Selon l’article L. 1233-45 du code du travail, la priorité de réembauchage ne s’impose à l’employeur qu’à partir du jour où le salarié a demandé à en bénéficier, la demande tendant au bénéfice de la priorité de réembauche pouvant être présentée par le salarié licencié, soit de manière spontanée, soit en réponse à une sollicitation de l’employeur, pourvu qu’elle soit explicite.
La société [M] justifie que par courrier du 20 octobre 2020, elle a informé M. [J] de la possibilité de bénéficier de la priorité de réembauchage durant un délai d’un an à compter de la date de rupture du contrat de travail, et de la nécessité pour ce faire, d’exprimer au cours de ce délai son souhait d’en bénéficier.
Or, en l’espèce, compte tenu des délais courts de diffusion gratuite des offres d’emploi sur [1], le simple extrait d’un mail dont la date de réception n’est pas connue par lequel [1] informe en des termes très sommaires le destinataire du mail dont l’identité n’est pas précisée, ni identifiable ('moi'), que la société [M] n’aurait pas donné suite à sa candidature dont la date est également ignorée, à l’offre d’emploi déjà évoquée plus haut, ne saurait suffire, comme le soutient la société [M], à valoir preuve d’une part que M. [J] a réellement postulé à ce poste, d’autre part que cette candidature aurait été effectivement relayée auprès de la société [M]. Cette seule pièce est ainsi insuffisante à démontrer que M. [J] aurait fait valoir son souhait de bénéficier de la priorité de réembauchage.

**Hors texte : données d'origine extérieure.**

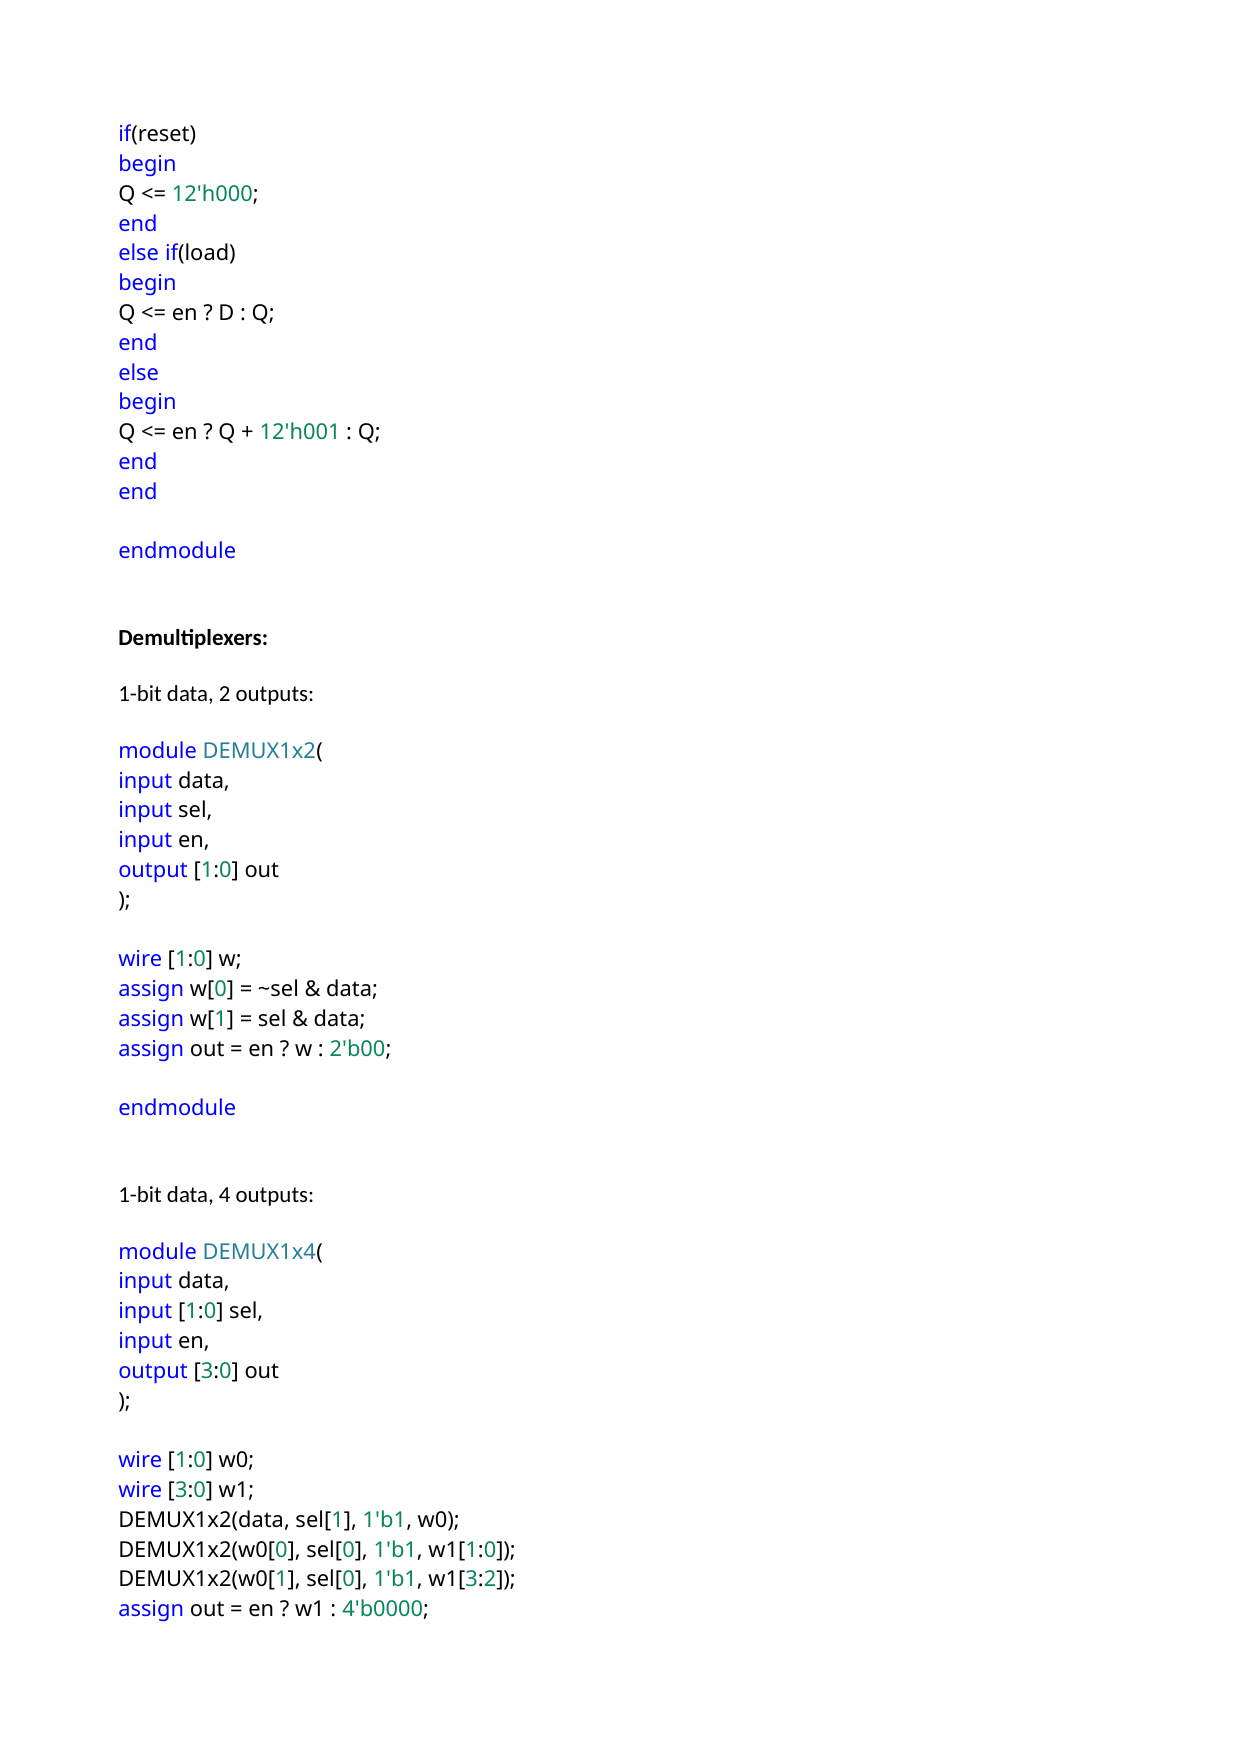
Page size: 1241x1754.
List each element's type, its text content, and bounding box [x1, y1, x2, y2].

text input data, [118, 1266, 1122, 1295]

Il sera d’ailleurs relevé que M. [J] ne prétend pas avoir directement contacté la société [M] pour présenter sa candidature après réception du mail litigieux.Le manquement de la société [M] à son obligation n’est ainsi pas démontré.
Le jugement sera en conséquence confirmé en ce qu’il a débouté M. [J] de sa demande indemnitaire de ce chef.
— sur les demandes accessoires :
M. [J] ayant été accueilli en une de ses demandes, il convient par voie d’infirmation de condamner la société [M] aux dépens de première instance et d’appel.
L’équité commande également d’infirmer le jugement en ce qu’il a condamné M. [J] sur le fondement de l’article 700 du code de procédure civile et de débouter les parties de leur demande respective sur ce fondement tant pour les frais irrépétibles de première instance que d’appel.
PAR CES MOTIFS,
La cour statuant par arrêt contradictoire,
CONFIRME le jugement entrepris en date du 6 novembre 2024 sauf en ses dispositions sur la demande de rappel de salaire de 446,10 euros, sur les frais irrépétibles et sur les dépens de première instance ;
statuant à nouveau sur les chefs infirmés et y ajoutant,
CONDAMNE la société [M] à payer à M. [W] [J] un rappel de salaire de 446,10 euros, outre 44,61 euros de congés payés y afférents ;
DIT qu’il sera fait application des dispositions de l’article 1343-2 du code civil relatives à la capitalisation des intérêts échus ;
DEBOUTE les parties du surplus de leurs demandes;
CONDAMNE la société [M] aux dépens de première instance et d’appel.
EN CONSÉQUENCE
LA RÉPUBLIQUE FRANÇAISE mande et ordonne à tous les commissaires de justice, sur ce requis, de mettre la dite décision à exécution, aux procureurs généraux et aux procureurs de la République près les tribunaux judiciaires d’y tenir la main, à tous les commandants et officiers de la [Localité 4] Publique de prêter main-forte lorsqu’ils en seront légalement requis. En foi de quoi, la présente décision a été signée par le Président et le Greffier.